Na fase de debates, maestros e outros músicos e várias partes do Estado reforçaram a necessidade de apoio aos maestros, que têm como pagamento, muitas vezes, um almoço oferecido pela prefeitura após uma apresentação. Também pediram projetos sustentáveis, que assegurem o trabalho das bandas, para que não dependem de doações da própria comunidade. O trabalho social dessas agremiações, sobretudo com crianças vulneráveis, também foi salientado.
SUGESTÕES
Entre as propostas discutidas na reunião, maestros pediram mudanças no artigo 17 do PL 2.976/21 para que as premiações destinadas a pessoa física possam ser dadas também a pessoas jurídicas de direito privado sem fins lucrativos de relevância cultural. Essa seria uma forma de permitir o acesso das bandas a parte dos recursos da cultura.
Os deputados presentes se dispuseram a encaminhar emendas ao PL. Mauro Tramonte (Republicanos) também adiantou que terá emenda em conjunto com a deputada Ione Pinheiro (União Brasil) para fomentar as bandas e a atividade de maestro.
Outra sugestão é que as Orquestras Filarmônica e Sinfônica de Minas, que recebem a maior fatia do bolo da cultura, façam, em contrapartida, a formação de maestros no interior. Outras formas de repasse, via ICMS Cultural ou Fundo de Participação dos Municípios também foram sugeridas, sobretudo para fazer frente às restrições do período eleitoral.
Estado aponta falta de documentação
Um dos entraves para repasses às bandas seria a falta de documentação, segundo José de Oliveira Júnior, diretor de Economia Criativa da Secult. Ele citou recursos da ordem de R$ 2 milhões da Lei Aldir Blanc (LAB) que deveriam ser destinados às bandas, mas que esbarraram em problemas como certidões desatualizadas ou irregularidades no CNPJ. “As normas não permitem repasse sem documentação”, enfatizou.

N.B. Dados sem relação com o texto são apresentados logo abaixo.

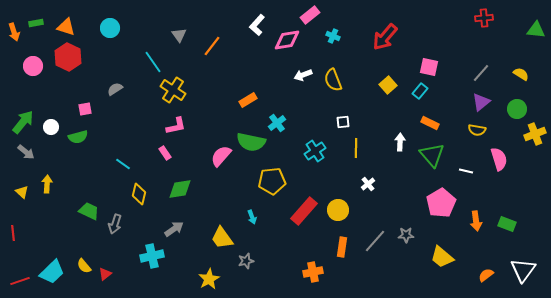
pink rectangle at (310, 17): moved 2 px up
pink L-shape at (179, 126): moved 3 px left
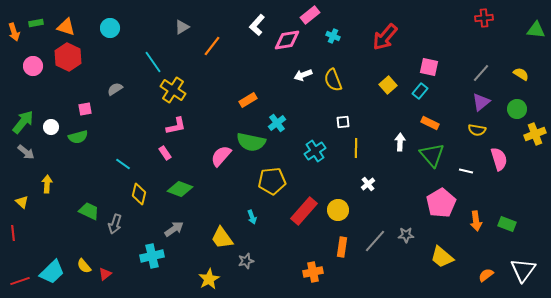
gray triangle at (179, 35): moved 3 px right, 8 px up; rotated 35 degrees clockwise
green diamond at (180, 189): rotated 30 degrees clockwise
yellow triangle at (22, 192): moved 10 px down
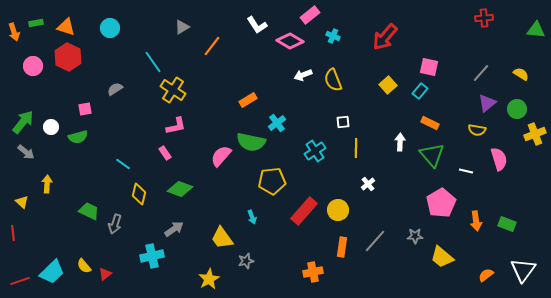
white L-shape at (257, 25): rotated 75 degrees counterclockwise
pink diamond at (287, 40): moved 3 px right, 1 px down; rotated 40 degrees clockwise
purple triangle at (481, 102): moved 6 px right, 1 px down
gray star at (406, 235): moved 9 px right, 1 px down
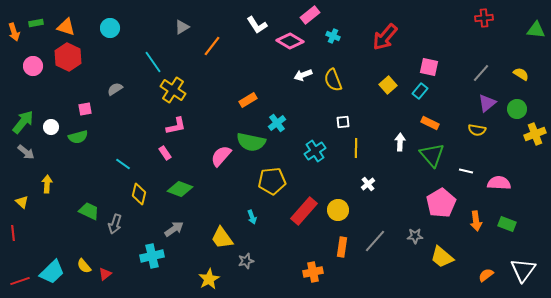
pink semicircle at (499, 159): moved 24 px down; rotated 70 degrees counterclockwise
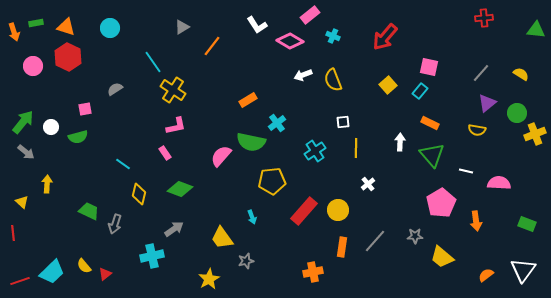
green circle at (517, 109): moved 4 px down
green rectangle at (507, 224): moved 20 px right
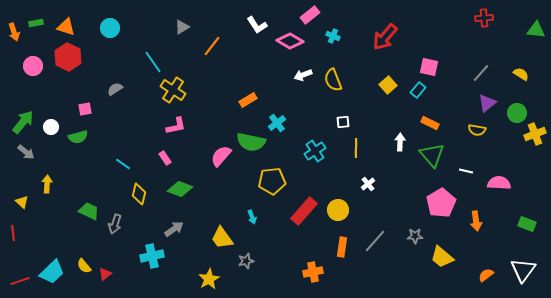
cyan rectangle at (420, 91): moved 2 px left, 1 px up
pink rectangle at (165, 153): moved 5 px down
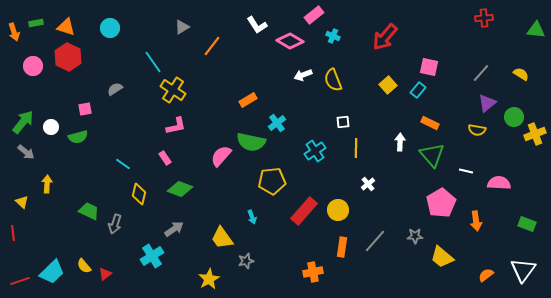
pink rectangle at (310, 15): moved 4 px right
green circle at (517, 113): moved 3 px left, 4 px down
cyan cross at (152, 256): rotated 20 degrees counterclockwise
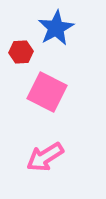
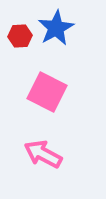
red hexagon: moved 1 px left, 16 px up
pink arrow: moved 2 px left, 3 px up; rotated 60 degrees clockwise
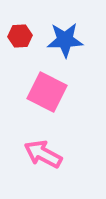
blue star: moved 9 px right, 12 px down; rotated 27 degrees clockwise
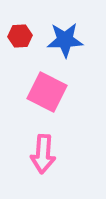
pink arrow: rotated 114 degrees counterclockwise
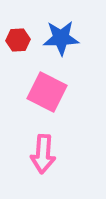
red hexagon: moved 2 px left, 4 px down
blue star: moved 4 px left, 2 px up
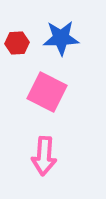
red hexagon: moved 1 px left, 3 px down
pink arrow: moved 1 px right, 2 px down
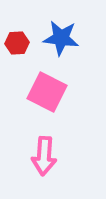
blue star: rotated 9 degrees clockwise
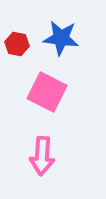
red hexagon: moved 1 px down; rotated 15 degrees clockwise
pink arrow: moved 2 px left
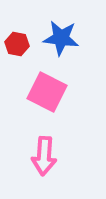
pink arrow: moved 2 px right
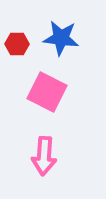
red hexagon: rotated 10 degrees counterclockwise
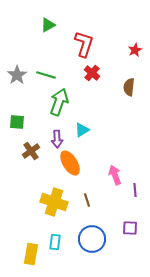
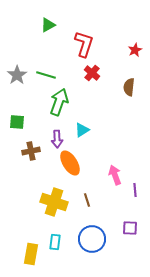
brown cross: rotated 24 degrees clockwise
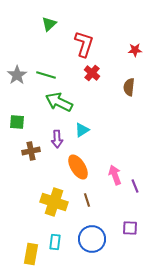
green triangle: moved 1 px right, 1 px up; rotated 14 degrees counterclockwise
red star: rotated 24 degrees clockwise
green arrow: rotated 84 degrees counterclockwise
orange ellipse: moved 8 px right, 4 px down
purple line: moved 4 px up; rotated 16 degrees counterclockwise
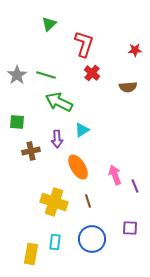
brown semicircle: moved 1 px left; rotated 102 degrees counterclockwise
brown line: moved 1 px right, 1 px down
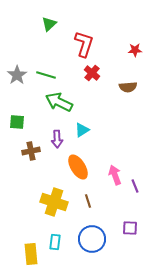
yellow rectangle: rotated 15 degrees counterclockwise
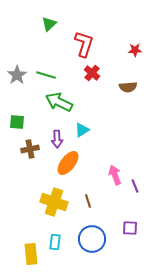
brown cross: moved 1 px left, 2 px up
orange ellipse: moved 10 px left, 4 px up; rotated 70 degrees clockwise
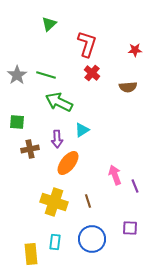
red L-shape: moved 3 px right
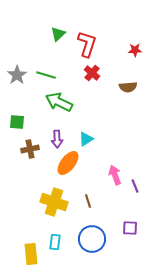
green triangle: moved 9 px right, 10 px down
cyan triangle: moved 4 px right, 9 px down
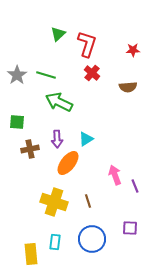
red star: moved 2 px left
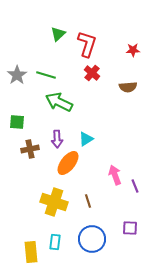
yellow rectangle: moved 2 px up
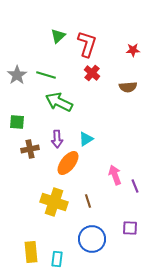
green triangle: moved 2 px down
cyan rectangle: moved 2 px right, 17 px down
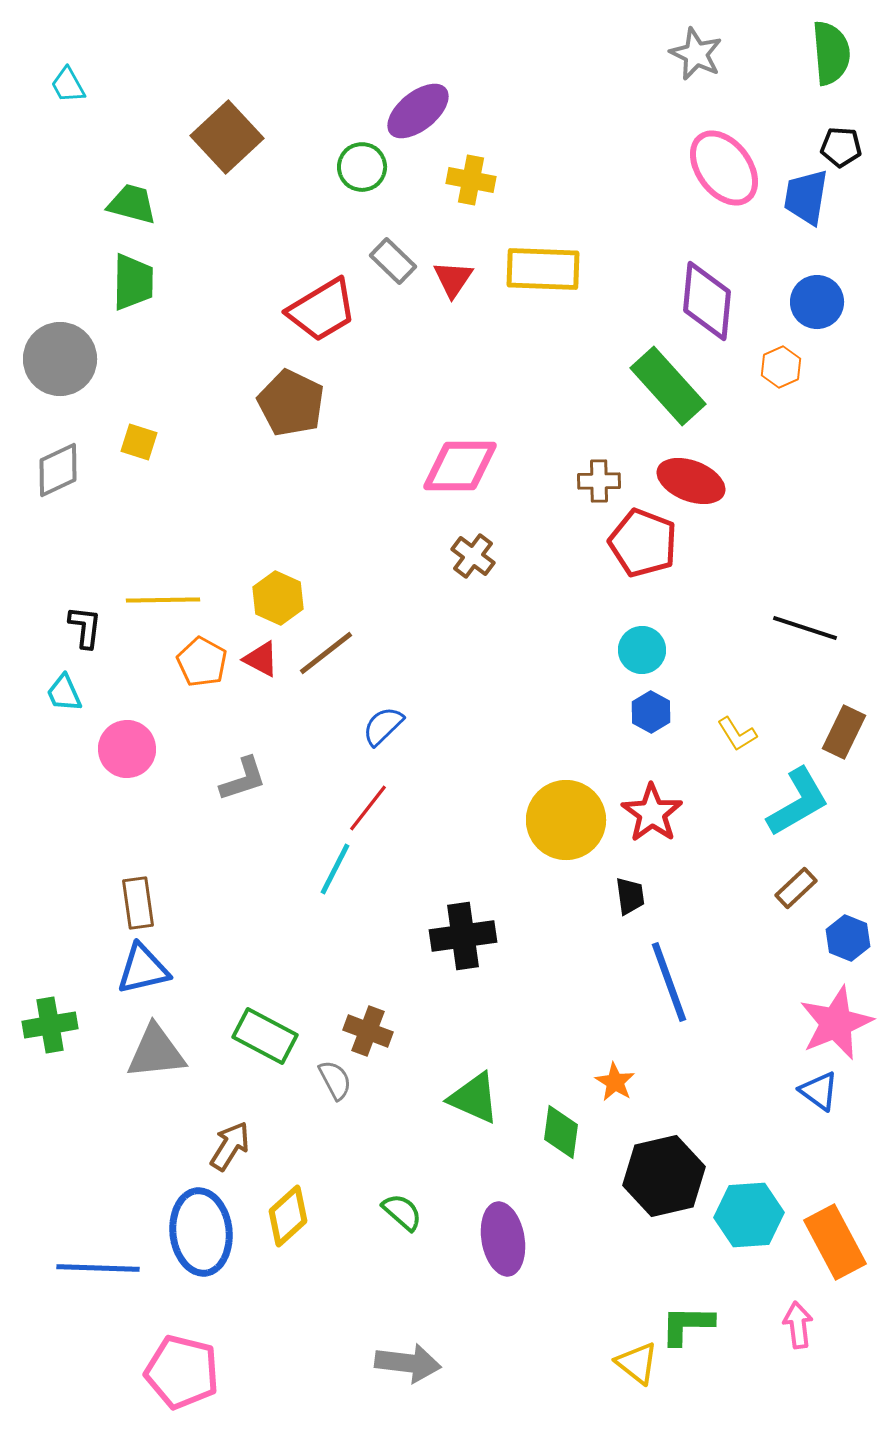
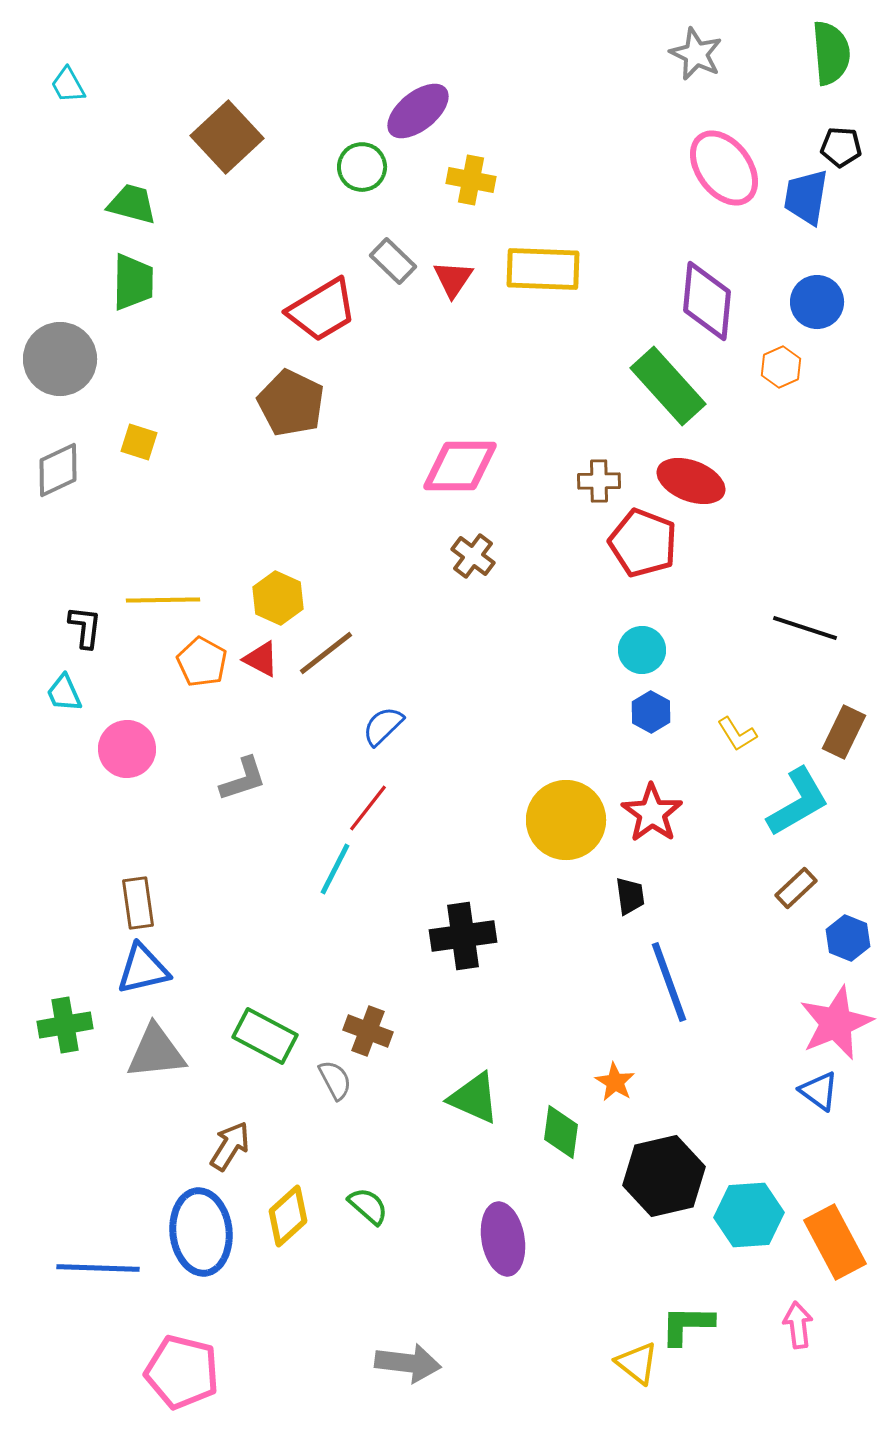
green cross at (50, 1025): moved 15 px right
green semicircle at (402, 1212): moved 34 px left, 6 px up
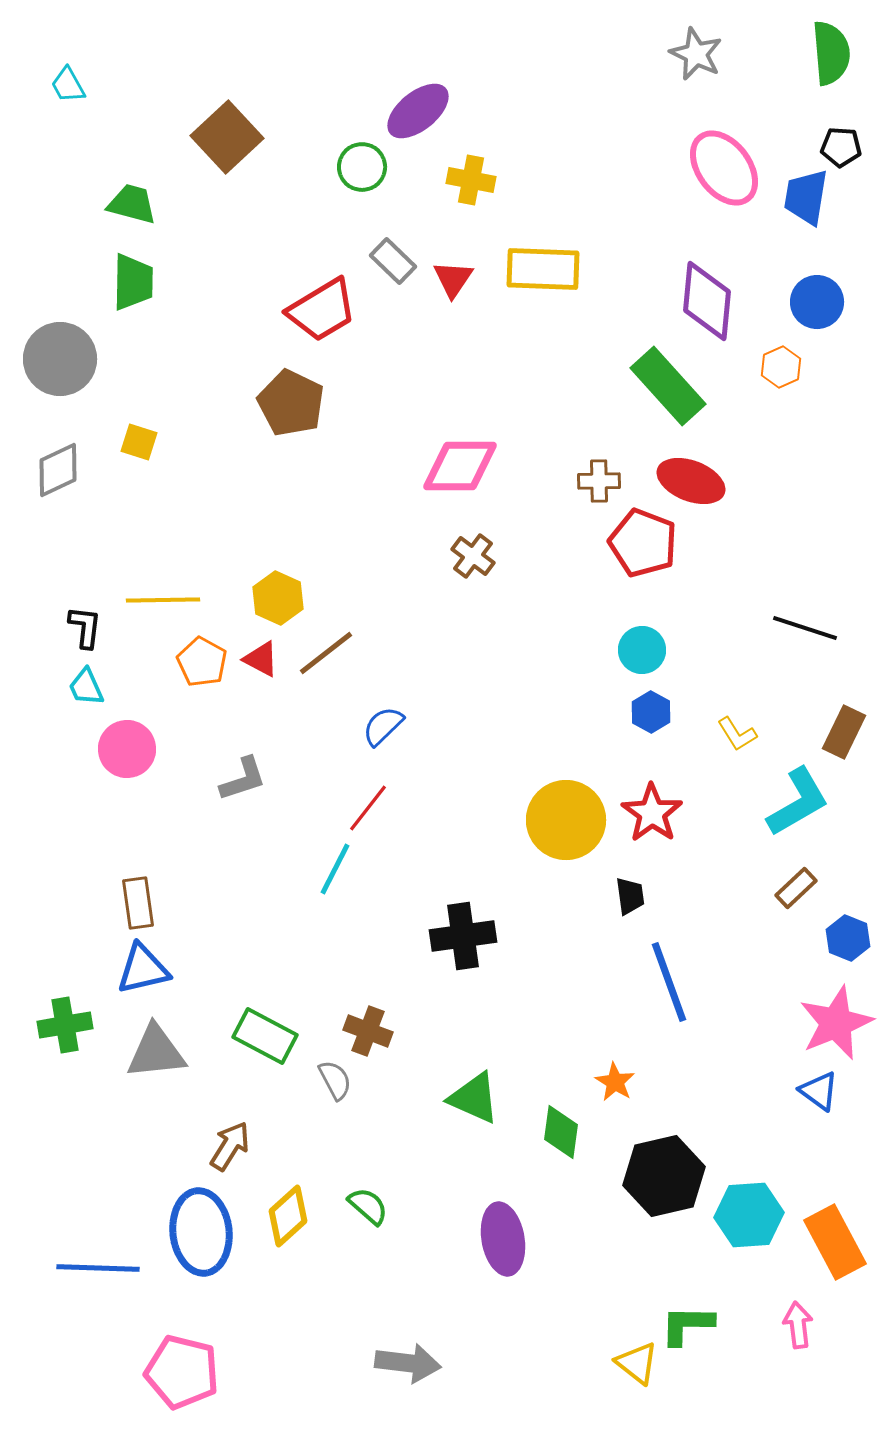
cyan trapezoid at (64, 693): moved 22 px right, 6 px up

Da mesma forma, Rosana Lemos, coordenadora de Bandas da Funarte, citou prêmio concedido pela Fundação em 2020, que recebeu 139 inscrições em Minas, sendo 49 desabilitadas por irregularidades na documentação. Ela listou ações previstas para este ano e para 2023, que incluem cursos e apresentações, mas salientou que a maioria das bandas sobrevive pela paixão de maestros e músicos.
Janaína Amaral Pereira da Silva, superintendente de Fomento Cultural, Economia Criativa e Gastronomia da Secult, reforçou que das 705 bandas do cadastro, apenas 42 estão aptas a participar dos editais da Lei de Incentivo à Cultura e do Fundo Estadual de Cultura (FEC). Isso porque já estão na plataforma digital, uma exigência para acessar os mecanismos de fomento. Segundo ela, editais, manuais e normas estão sendo revistas com o objetivo de simplificar os processos e tornar mais claras as formas de acesso aos recursos.
O subsecretário de Cultura Igor Arci Gomes também listou várias ações da Secult no sentido de trazer recursos para o segmento, como a busca de novos patrocinadores para o projeto Bandas de Minas ou a destinação de novos recursos da LAB, que podem vir da derrubada de vetos à norma. Mas admitiu que a solução passa por políticas públicas de Estado, que sobrevivam aos governos.
Ele reiterou as dificuldades impostas pelas regras eleitorais, sobretudo para a viabilização das emendas parlamentares. E também citou problemas com a documentação de municípios, que podem inviabilizar os repasses por esse caminho. Mas a equipe da Secult prometeu avaliar as sugestões colhidas na audiência.